Очевидно, — для каждого когда-нибудь наступает минута, когда перед ним, так сказать, рвется пополам покрывало Майи и он оказывается лицом к лицу с леденящей очевидностью факта. Боже милосердный, как же мы были молоды, когда это случилось с нами! Предыдущее поколение было искалечено войной, мы же с молодых ногтей были ранены страхом, мы пропитались им, он стал нашей сущностью и нашим ежеминутным бытием. И, однако же, никого из нас не убили: мы живы и тянем попрежнему нашу жизнь — лишь уверенность, что мы слышали трупный запах, никогда не покидает нас.
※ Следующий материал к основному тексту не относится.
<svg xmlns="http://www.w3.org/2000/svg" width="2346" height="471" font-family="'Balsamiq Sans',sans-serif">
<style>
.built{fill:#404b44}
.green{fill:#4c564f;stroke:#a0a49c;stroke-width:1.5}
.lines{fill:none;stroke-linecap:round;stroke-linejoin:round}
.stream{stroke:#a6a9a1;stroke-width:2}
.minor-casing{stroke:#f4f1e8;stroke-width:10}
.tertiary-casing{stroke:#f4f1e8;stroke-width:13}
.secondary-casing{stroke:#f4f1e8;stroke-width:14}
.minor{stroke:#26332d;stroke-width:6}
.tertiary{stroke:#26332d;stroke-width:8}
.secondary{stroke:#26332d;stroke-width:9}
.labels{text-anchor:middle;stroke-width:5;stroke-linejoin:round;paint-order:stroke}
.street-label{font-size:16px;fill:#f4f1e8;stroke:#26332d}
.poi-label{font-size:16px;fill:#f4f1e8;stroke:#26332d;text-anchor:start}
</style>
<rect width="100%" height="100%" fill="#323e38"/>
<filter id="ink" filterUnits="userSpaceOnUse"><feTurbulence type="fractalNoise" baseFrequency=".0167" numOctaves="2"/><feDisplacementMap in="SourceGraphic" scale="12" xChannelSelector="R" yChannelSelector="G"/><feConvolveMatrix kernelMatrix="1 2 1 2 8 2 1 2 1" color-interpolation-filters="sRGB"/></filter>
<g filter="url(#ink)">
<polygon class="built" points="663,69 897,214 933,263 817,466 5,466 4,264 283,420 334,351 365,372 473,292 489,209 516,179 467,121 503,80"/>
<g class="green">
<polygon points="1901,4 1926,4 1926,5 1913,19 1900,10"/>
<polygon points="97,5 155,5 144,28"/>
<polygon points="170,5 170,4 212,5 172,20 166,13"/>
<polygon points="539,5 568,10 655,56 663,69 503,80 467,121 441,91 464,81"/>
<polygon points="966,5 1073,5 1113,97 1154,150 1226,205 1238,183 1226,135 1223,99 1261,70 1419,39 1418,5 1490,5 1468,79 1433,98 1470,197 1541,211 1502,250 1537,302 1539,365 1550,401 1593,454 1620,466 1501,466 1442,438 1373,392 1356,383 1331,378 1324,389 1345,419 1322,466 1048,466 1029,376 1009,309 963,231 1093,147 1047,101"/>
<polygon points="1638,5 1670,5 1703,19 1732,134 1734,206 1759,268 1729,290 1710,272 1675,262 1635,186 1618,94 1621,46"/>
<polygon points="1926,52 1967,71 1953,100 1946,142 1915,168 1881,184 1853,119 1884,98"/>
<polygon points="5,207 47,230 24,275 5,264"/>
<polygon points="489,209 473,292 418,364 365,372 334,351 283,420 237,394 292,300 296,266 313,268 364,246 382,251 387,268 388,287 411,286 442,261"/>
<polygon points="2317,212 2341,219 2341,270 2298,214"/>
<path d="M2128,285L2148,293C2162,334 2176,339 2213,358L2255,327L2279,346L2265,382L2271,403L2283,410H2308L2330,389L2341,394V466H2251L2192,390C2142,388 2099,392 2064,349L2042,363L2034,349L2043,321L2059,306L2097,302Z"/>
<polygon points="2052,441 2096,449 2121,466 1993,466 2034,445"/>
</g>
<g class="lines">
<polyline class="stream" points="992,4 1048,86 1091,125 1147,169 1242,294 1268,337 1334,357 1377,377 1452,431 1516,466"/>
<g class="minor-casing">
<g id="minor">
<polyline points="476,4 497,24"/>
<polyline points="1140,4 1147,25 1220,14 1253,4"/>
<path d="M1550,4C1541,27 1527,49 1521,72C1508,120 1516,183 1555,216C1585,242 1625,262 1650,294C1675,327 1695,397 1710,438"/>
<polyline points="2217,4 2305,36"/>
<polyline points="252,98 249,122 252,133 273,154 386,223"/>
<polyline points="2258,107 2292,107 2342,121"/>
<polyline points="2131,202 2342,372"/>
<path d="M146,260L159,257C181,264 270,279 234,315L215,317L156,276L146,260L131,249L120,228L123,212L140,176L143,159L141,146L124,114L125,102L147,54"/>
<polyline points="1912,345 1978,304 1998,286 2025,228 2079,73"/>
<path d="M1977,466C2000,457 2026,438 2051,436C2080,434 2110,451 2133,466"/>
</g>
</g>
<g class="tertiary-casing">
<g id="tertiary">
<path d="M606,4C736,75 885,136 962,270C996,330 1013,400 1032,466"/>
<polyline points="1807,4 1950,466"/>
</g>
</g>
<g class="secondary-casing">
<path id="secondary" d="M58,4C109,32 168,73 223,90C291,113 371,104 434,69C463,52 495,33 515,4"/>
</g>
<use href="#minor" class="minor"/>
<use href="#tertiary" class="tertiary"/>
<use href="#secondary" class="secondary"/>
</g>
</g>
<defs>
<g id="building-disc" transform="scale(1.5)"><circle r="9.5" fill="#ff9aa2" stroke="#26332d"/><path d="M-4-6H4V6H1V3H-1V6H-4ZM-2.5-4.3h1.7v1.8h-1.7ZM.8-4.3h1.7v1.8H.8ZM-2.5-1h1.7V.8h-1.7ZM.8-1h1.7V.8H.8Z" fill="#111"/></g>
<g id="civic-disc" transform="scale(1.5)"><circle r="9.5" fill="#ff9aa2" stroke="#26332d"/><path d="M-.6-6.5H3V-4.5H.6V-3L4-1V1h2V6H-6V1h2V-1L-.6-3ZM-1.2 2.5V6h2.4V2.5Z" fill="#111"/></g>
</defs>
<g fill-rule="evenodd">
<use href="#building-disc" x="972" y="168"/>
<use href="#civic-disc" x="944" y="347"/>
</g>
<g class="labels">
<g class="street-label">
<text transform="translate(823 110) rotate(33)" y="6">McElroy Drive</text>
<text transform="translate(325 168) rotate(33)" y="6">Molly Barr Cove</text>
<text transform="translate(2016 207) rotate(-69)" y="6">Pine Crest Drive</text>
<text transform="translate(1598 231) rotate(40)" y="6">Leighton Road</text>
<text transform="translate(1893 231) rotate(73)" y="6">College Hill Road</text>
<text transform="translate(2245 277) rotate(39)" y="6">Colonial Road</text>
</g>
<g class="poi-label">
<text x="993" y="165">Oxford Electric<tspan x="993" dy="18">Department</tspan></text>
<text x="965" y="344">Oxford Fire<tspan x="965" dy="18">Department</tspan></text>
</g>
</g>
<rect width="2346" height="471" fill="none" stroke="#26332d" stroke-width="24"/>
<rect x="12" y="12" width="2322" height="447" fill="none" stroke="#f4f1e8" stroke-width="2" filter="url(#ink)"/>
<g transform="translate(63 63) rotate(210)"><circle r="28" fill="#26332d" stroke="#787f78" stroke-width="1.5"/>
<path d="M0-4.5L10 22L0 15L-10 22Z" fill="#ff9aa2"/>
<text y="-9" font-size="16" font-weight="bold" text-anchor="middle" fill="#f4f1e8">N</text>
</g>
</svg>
Вернемся снова к тем дням — восстановим мысленно ситуацию, когда собственно факта нет: никто ничего не видел и ничего не знает наверняка. Эта реальность недоказуема: труп не разыскан, быть может, он лежит под полом или спрятан в холодильнике; при всем том, однако, каждый может сослаться на великое множество доказательств. То там, то здесь кто-то исчез, и сведения, поступающие из разных источников, неожиданно совпадают. Это — как в толпе, над которой реет луч прожектора: не каждому ударил он в глаза, но сколько их, видевших над собою свечение воздуха. Да, вот, пожалуй, самое удачное сравнение — луч, рыщущий над головам.
Однако главное доказательство- внутри: как я уже сказал, работа секретных учреждений только реализует то, что заложено в душе. Как голос совести служил доказательством существования Бога, так страх›сам по себе — доказательство существования Сил, страх привлечь к себе внимание, быть подслушанным, высвеченным, страх наткнуться на луч, который проткнет и пригвоздит, как булавка пронзает дергающееся насекомое. Так смутное чувство мистической вины (перед кем и в чем?) обращается в постулат государственной неполноценности.